CP: Esattamente, e sono anni chiave, mentre la storiografia guarda ad altri eventi di solito, ma secondo me sono questi gli anni cruciali. Io non so come andrà avanti questa crisi, non lo sanno neppure gli economisti, se sarà strisciante oppure no, cosa farà la Cina, se ci sarà una moneta diversa del dollaro per gli scambi internazionali, però la mia impressione è che le crisi sono sempre crisi di distruzione e rinnovamento e che se non si inserisce un elemento di soggettività nuovo, come il movimento socialista nella prima grande crisi del 1873-96, e gli anni seguenti e poi di nuovo nel ’29, quando si affermarono contemporaneamente i fascismi e dall’altro i comunismi e il New Deal, si andrà avanti più o meno così, verranno tagliati alcuni estremismi e neppure poi tanto.

 

FR: Le faccio una sola domanda di stretta attualità, riguardante la presidenza Obama e le sue prime mosse, suggerendole quattro risposte possibili.
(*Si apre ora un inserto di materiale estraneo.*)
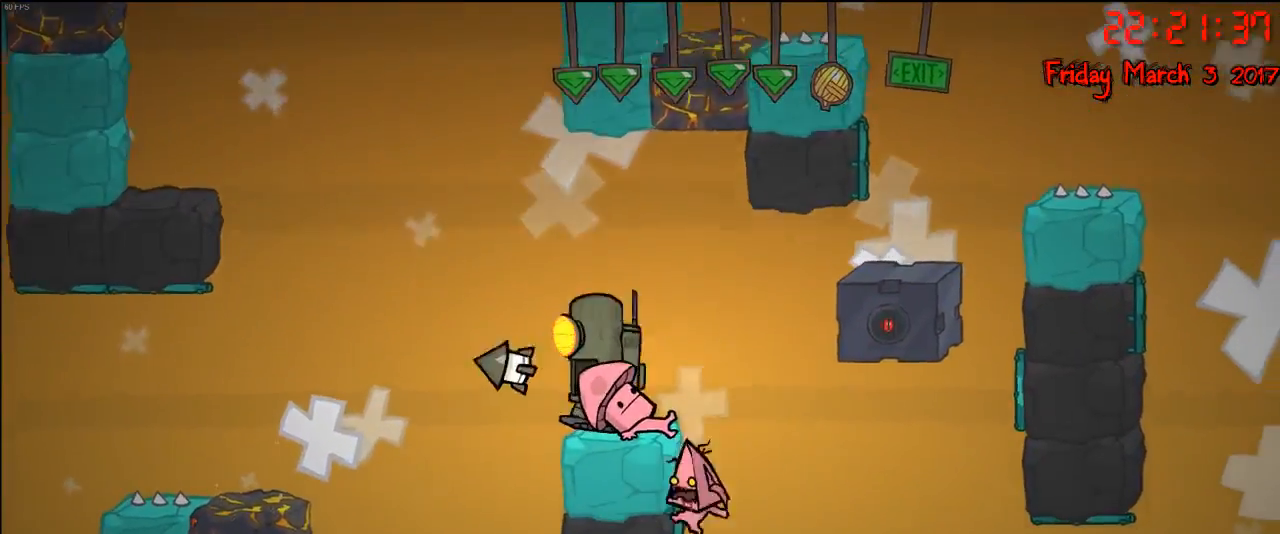
{"buttons": ["R2"], "left_stick": "left", "right_stick": "center", "events": [[117, "A", "up"], [233, "left_stick", "center"], [400, "R2", "down"], [450, "left_stick", "left"]]}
Risposta numero uno: non vale nemmeno la pena di occuparsi di Obama, gli imperi hanno politiche rigide e immutabili, che governi lui o che governi Bush è più o meno la stessa cosa. Risposta numero due: Obama è la versione di colore di un certo idealismo americano inconcludente, un po’ alla Woodrow Wilson e un po’ alla Franklin Delano Roosevelt, la cui tensione ideale però finirà in niente. Risposta numero tre: le intenzioni di Obama sono sincere e lui rappresenta un protagonismo nuovo che ha alla sua base l’emancipazione dei neri americani, tuttavia la politica degli imperi è rigida per cui, o ridimensionerà strada facendo tutte le sue velleità, oppure ci penserà qualche servizio segreto travestito da Alkaeda. Risposta numero quattro. Quella di Obama è un’intelligente politica di rilancio della leadership americana all’interno di un mondo multipolare ormai accettato, che tuttavia apre contraddizioni, suscita energie, aspettative e protagonismi che potrebbero andare oltre i suoi disegni.

CP: Direi un misto fra la risposta tre e quattro. In primo luogo, però, dico che non sono d’accordo con chi dice che non vale la pena di occuparsi di Obama perché tanto l’Impero è l’impero e non cambierebbe mai. Io distinguerei fra la obamamania della sinistra europea e Obama in quanto americano. L’obamamania è una sorta di wishful thinking, come direbbero gli inglesi, cioè una forma di subordinazione e di interiorizzazione della collocazione della sinistra nell’impero americano; per cui la sinistra vorrebbe un imperatore buono invece che cattivo, preferisce Traiano anziché Nerone. L’obamamania non è una riflessione sui rapporti fra l’Europa e l’impero americano, ma è semplicemente una forma di veltronismo, cioè di interiorizzazione della subalternità. Questa è una delle ragioni per cui non mi interessa più la sinistra. Nella misura in cui la sinistra fosse ancora borderline, cioè a metà strada fra opposizione all’impero e attenzione a certe sue declinazioni più progressiste mi interesserebbe ancora, ma nella misura in cui è del tutto interna all’imperialismo occidentale perde la sua funzione storica e non mi interessa.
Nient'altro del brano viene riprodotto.